Sur la période 1995-2003, qui a suivi le retour des loups dans la zone de réintroduction de Yellowstone (25 000 km2), 547 prédations ont été enregistrées sur les troupeaux domestiques, soit 46 moutons/an et 13 veaux/an. Le taux de prédation moyen constaté pour la période 2000-2003 a été de 27 veaux/an (écart = 7-45) et 79 moutons/an (écart = 39-117) pour 177 à 301 loups[4]. Taux très voisin de celui initialement envisagé sur le long terme avant les réintroductions, 39 veaux/an et 68 moutons/an.

En 2013, dans le centre de l’Idaho (environ 110 000 km2), pour une population estimée à 659 loups, pour un « effectif minimum détecté » de 295 loups (107 « meutes documentées », 46 « meutes reproductrices détectées », 20 « breeding pairs[5] », et 166 jeunes au minimum, dont 72 morts avant la fin de leur année de naissance), les « déprédations » confirmées ou probables dues au loup concernent 46 vaches, 413  moutons, 5 chiens et un cheval[6].

Suite aux conflits récurrents avec l’élevage, 94 loups ont été éliminés légalement en 2013 (par les trappeurs du Wildlife Service, les agents de l’Idaho Fish and Game ou les éleveurs autorisés). 356 ont été tués la même année à la chasse (autorisée pour la première fois en 2009).

>> Les troupeaux attaqués en France, en petit nombre au regard du nombre d’élevages existant dans les zones à loups, le sont surtout dans les mêmes régions, ce qui ne veut pas dire que le loup n’est pas présent ailleurs. Simplement qu’il module son comportement, que c’est un animal plastique, pas un animal « machine » s’attaquant systématiquement aux moutons. Voilà qui devrait nous intéresser, car nous avons justement des conflits à résoudre, non ? Et s’il a un comportement plastique, différent d’une région à l’autre, qu’attendons-nous pour essayer de le comprendre et d’interagir avec l’animal pour ainsi régler les problèmes qu’ils posent à certains troupeaux ? Et permettre enfin de rendre compte du rôle et de l’utilité de sa présence dans nos forêts ?

Non, notre pays n’est pas au niveau technique et scientifique des standards internationaux sur le dossier loup, et la profession la plus exposée le paye au prix fort. Or, plus une population croit, plus son suivi s’avère difficile[7] y compris en utilisant toutes les techniques disponibles (observations des chasseurs par questionnaire, observations du public en ligne, suivi des sites de rendez-vous, « howling », « rub stations », « sand tracks », pièges photos, analyses génétiques…). Tous ces dispositifs sont inévitables, avec la capture scientifique.

____________________

• **Consignes**:
1. Recopiez sans modification un passage du texte sur les loups, à partir des mots « Non, notre pays » et jusqu'aux mots « la capture scientifique. » inclus.
2. Résumez en deux phrases le texte sur les loups.
3. Répondez aux questions suivantes d'après le texte sur les loups :
(a) Combien de prédations sur les troupeaux domestiques ont été enregistrées entre 1995 et 2003 dans la zone de réintroduction de Yellowstone ?
(b) Combien de moutons figurent parmi les déprédations confirmées ou probables dues au loup dans le centre de l'Idaho en 2013 ?
(c) En quelle année la chasse au loup a-t-elle été autorisée pour la première fois ?

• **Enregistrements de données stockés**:
____________________

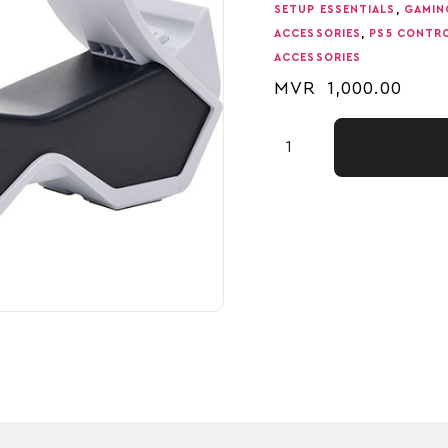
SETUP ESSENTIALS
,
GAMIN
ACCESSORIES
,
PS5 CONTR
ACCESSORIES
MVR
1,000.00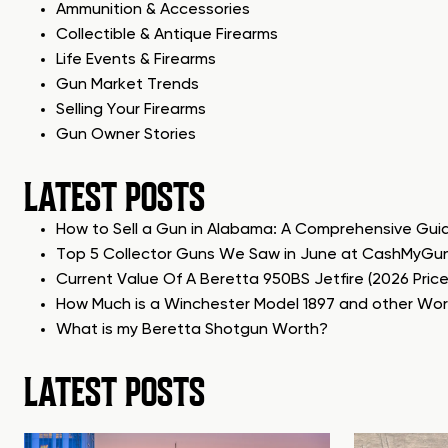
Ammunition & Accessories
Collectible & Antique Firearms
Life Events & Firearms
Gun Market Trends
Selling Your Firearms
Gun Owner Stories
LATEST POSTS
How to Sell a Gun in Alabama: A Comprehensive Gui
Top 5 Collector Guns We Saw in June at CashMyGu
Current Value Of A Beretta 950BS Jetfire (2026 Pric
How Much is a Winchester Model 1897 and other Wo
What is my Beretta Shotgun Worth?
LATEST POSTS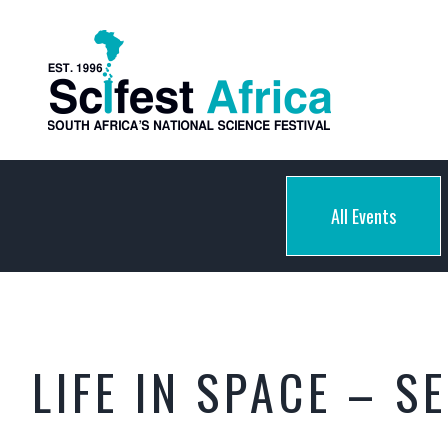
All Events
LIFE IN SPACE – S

____________________

• **Réponses**:
1.
Non, notre pays n’est pas au niveau technique et scientifique des standards internationaux sur le dossier loup, et la profession la plus exposée le paye au prix fort. Or, plus une population croit, plus son suivi s’avère difficile[7] y compris en utilisant toutes les techniques disponibles (observations des chasseurs par questionnaire, observations du public en ligne, suivi des sites de rendez-vous, « howling », « rub stations », « sand tracks », pièges photos, analyses génétiques…). Tous ces dispositifs sont inévitables, avec la capture scientifique.

2. Le texte chiffre les prédations du loup sur les troupeaux domestiques dans la zone de réintroduction de Yellowstone, avec 547 cas entre 1995 et 2003, et dans le centre de l'Idaho, où 94 loups ont été éliminés légalement et 356 tués à la chasse en 2013. Il indique que les troupeaux attaqués en France le sont surtout dans les mêmes régions, car le loup module son comportement, et affirme que le pays n'est pas au niveau des standards internationaux sur le dossier loup, alors que le suivi d'une population devient plus difficile à mesure qu'elle croît.

3.
(a) 547
(b) 413
(c) 2009